In an attempt to quell tension between traditional leaders and the government, the Cabinet announced on Thursday that it had appointed a team of ministers to engage with local leaders on their concerns about land expropriation.
"The establishment of the ministerial team is in response to the various concerns raised at the start of Parliament’s public participation process to review section 25," Communications Minister Nomvula Mokonyane said during a post-cabinet briefing on Thursday.
Co-operative Governance and Traditional Affairs Minister Zweli Mkhize will lead the ministerial team, which includes Agriculture, Forestry and Fisheries Minister Senzeni Zokwana, Rural Development and Land Reform Minister Maite Nkoana-Mashabane, and Mokonyane.
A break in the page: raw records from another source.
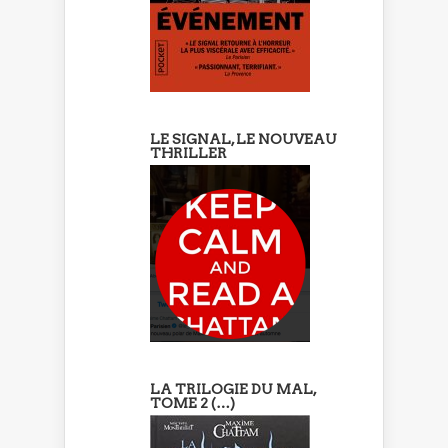
LE SIGNAL, LE NOUVEAU
THRILLER
LA TRILOGIE DU MAL,
TOME 2 (…)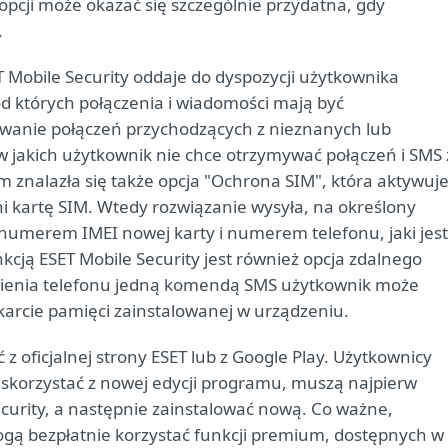
pcji może okazać się szczególnie przydatna, gdy
.
 Mobile Security oddaje do dyspozycji użytkownika
d których połączenia i wiadomości mają być
owanie połączeń przychodzących z nieznanych lub
w jakich użytkownik nie chce otrzymywać połączeń i SMS 
znalazła się także opcja "Ochrona SIM", która aktywuj
i kartę SIM. Wtedy rozwiązanie wysyła, na określony
numerem IMEI nowej karty i numerem telefonu, jaki jest
kcją ESET Mobile Security jest również opcja zdalnego
ubienia telefonu jedną komendą SMS użytkownik może
karcie pamięci zainstalowanej w urządzeniu.
z oficjalnej strony ESET lub z Google Play. Użytkownicy
 skorzystać z nowej edycji programu, muszą najpierw
curity, a następnie zainstalować nową. Co ważne,
mogą bezpłatnie korzystać funkcji premium, dostępnych w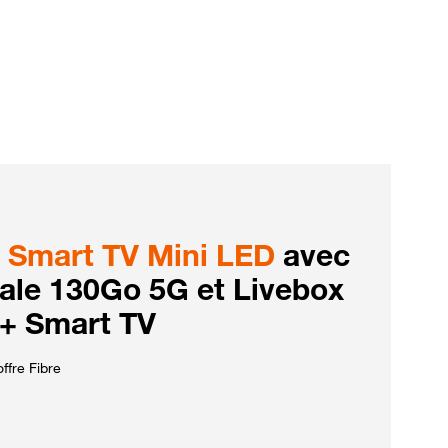
Smart TV Mini LED
avec
iale 130Go 5G et Livebox
 + Smart TV
ffre Fibre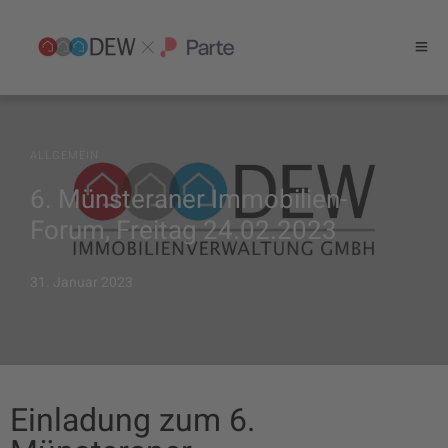
ALLGEMEIN
6. Münsteraner Immobilien-
Forum, Freitag 24.02.2023
31. Januar 2023
Einladung zum 6.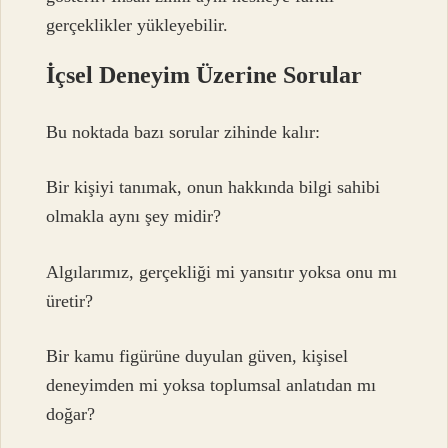
gerçeklikler yükleyebilir.
İçsel Deneyim Üzerine Sorular
Bu noktada bazı sorular zihinde kalır:
Bir kişiyi tanımak, onun hakkında bilgi sahibi
olmakla aynı şey midir?
Algılarımız, gerçekliği mi yansıtır yoksa onu mı
üretir?
Bir kamu figürüne duyulan güven, kişisel
deneyimden mi yoksa toplumsal anlatıdan mı
doğar?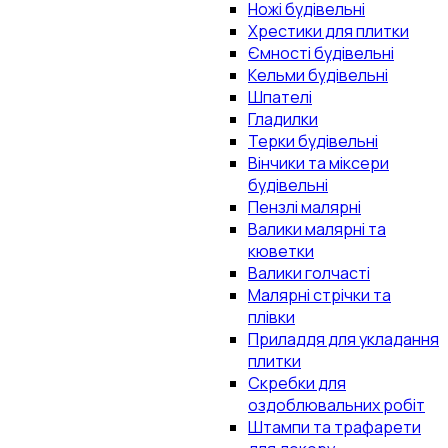
Ножі будівельні
Хрестики для плитки
Ємності будівельні
Кельми будівельні
Шпателі
Гладилки
Терки будівельні
Вінчики та міксери
будівельні
Пензлі малярні
Валики малярні та
кюветки
Валики голчасті
Малярні стрічки та
плівки
Приладдя для укладання
плитки
Скребки для
оздоблювальних робіт
Штампи та трафарети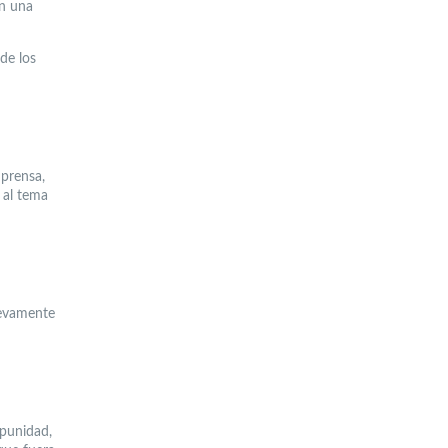
en una
 de los
 prensa,
 al tema
uevamente
mpunidad,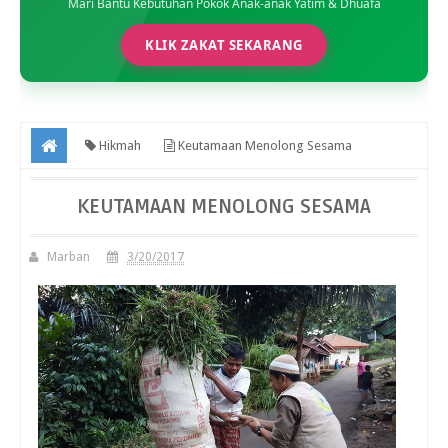
Mari Bantu Kebutuhan Pokok Anak-anak Yatim & Dhuafa
KLIK ZAKAT SEKARANG
Hikmah
Keutamaan Menolong Sesama
KEUTAMAAN MENOLONG SESAMA
Marban
3/20/2017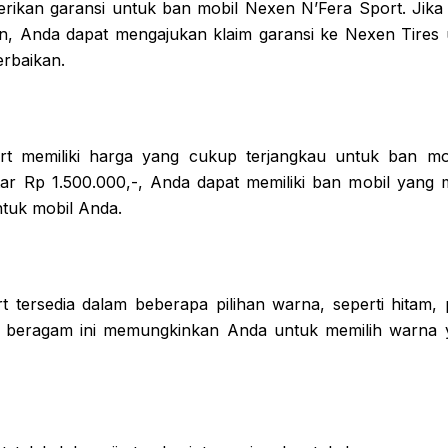
ikan garansi untuk ban mobil Nexen N’Fera Sport. Jika
an, Anda dapat mengajukan klaim garansi ke Nexen Tires
erbaikan.
t memiliki harga yang cukup terjangkau untuk ban mobil
tar Rp 1.500.000,-, Anda dapat memiliki ban mobil yan
ntuk mobil Anda.
 tersedia dalam beberapa pilihan warna, seperti hitam, 
g beragam ini memungkinkan Anda untuk memilih warna 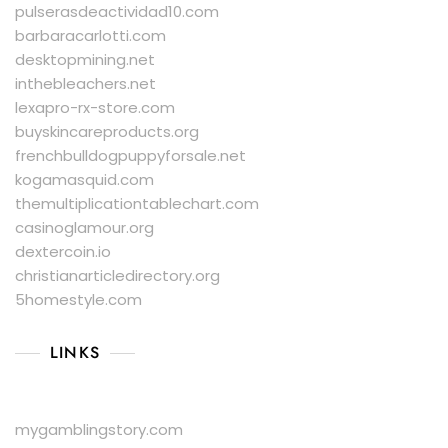
pulserasdeactividad10.com
barbaracarlotti.com
desktopmining.net
inthebleachers.net
lexapro-rx-store.com
buyskincareproducts.org
frenchbulldogpuppyforsale.net
kogamasquid.com
themultiplicationtablechart.com
casinoglamour.org
dextercoin.io
christianarticledirectory.org
5homestyle.com
LINKS
mygamblingstory.com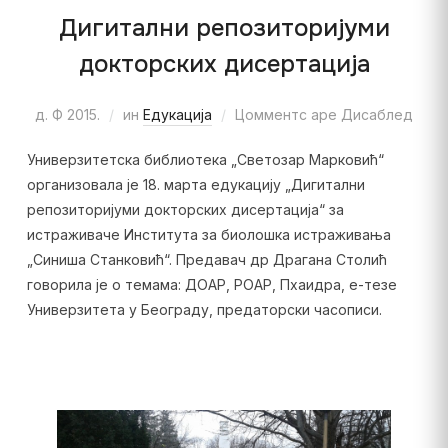
Дигитални репозиторијуми
докторских дисертација
д. Ф 2015.
ин
Едукација
Цомментс аре Дисаблед
Универзитетска библиотека „Светозар Марковић“
организовала је 18. марта едукацију „Дигитални
репозиторијуми докторских дисертација“ за
истраживаче Института за биолошка истраживања
„Синиша Станковић“. Предавач др Драгана Столић
говорила је о темама: ДОАР, РОАР, Пхаидра, е-тезе
Универзитета у Београду, предаторски часописи.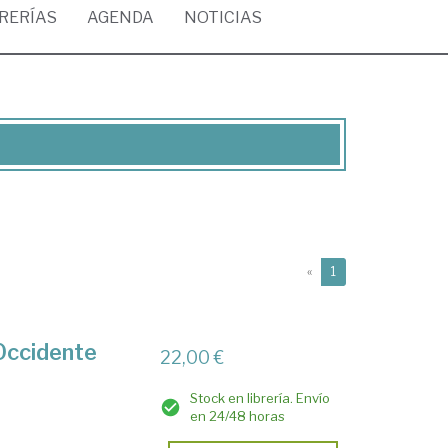
BRERÍAS
AGENDA
NOTICIAS
(current)
«
1
 Occidente
22,00 €
Stock en librería. Envío
en 24/48 horas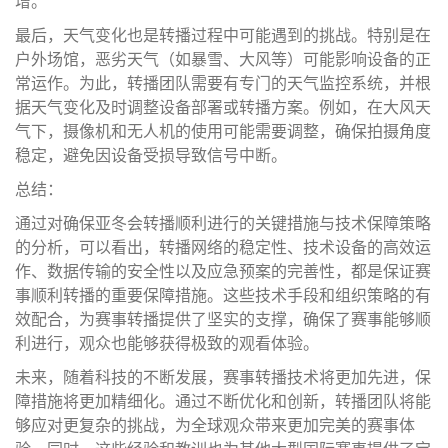
增。
最后，天气变化也是转播过程中可能遇到的挑战。特别是在
户外场馆，恶劣天气（如暴雪、大风等）可能影响设备的正
常运作。为此，转播团队需要有专门的天气监控系统，并根
据天气变化及时调整设备部署或转播方案。例如，在大风天
气下，摄像机和无人机的使用可能需要调整，确保拍摄角度
稳定，避免因设备受损导致信号中断。
总结：
通过对确保亚冬会转播顺利进行的关键措施与技术保障策略
的分析，可以看出，转播网络的稳定性、技术设备的高效运
作、数据传输的安全性以及应急预案的完善性，都是保证赛
事顺利转播的重要保障措施。这些技术手段和组织策略的有
效配合，为赛事转播提供了坚实的支撑，确保了赛事能够顺
利进行，观众也能够获得极致的观看体验。
未来，随着科技的不断发展，赛事转播技术将更加先进，保
障措施将更加精细化。通过不断优化和创新，转播团队将能
够应对更复杂的挑战，为全球观众带来更加完美的赛事体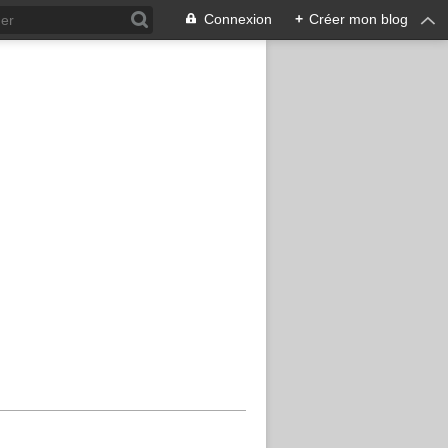
Connexion
+
Créer mon blog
The team is due to meet the leadership of the National House of Traditional Leaders and leaders of provincial houses on Friday in Pretoria.
Tension between traditional leaders — particularly the Zulu monarchy — and the government have escalated recently amid suggestions that traditional leaders should relinquish custodianship of land held in trust.
Former president Kgalema Motlanthe’s report of the High Level Panel on Assessment of Key Legislation and Acceleration of Fundamental Change recommended the disbandment of the Ingonyama Trust and he has referred to traditional leaders as "tinpot dictators".
Traditional leaders in the area, including Zulu King Goodwill Zwelithini, have said they will oppose any attempts to disband the trust, with some going as far as to say there will be a bloodbath should the government proceed with the plan.
Traditional leaders in KwaZulu-Natal have indicated that they would approach the courts to seek clarity on the powers of the king and the government when it comes to the issue of land.
Earlier this week, the king convened an imbizo in Ulundi to discuss the future of the Ingonyama Trust. He warned that any attempts to take the land would lead to clashes.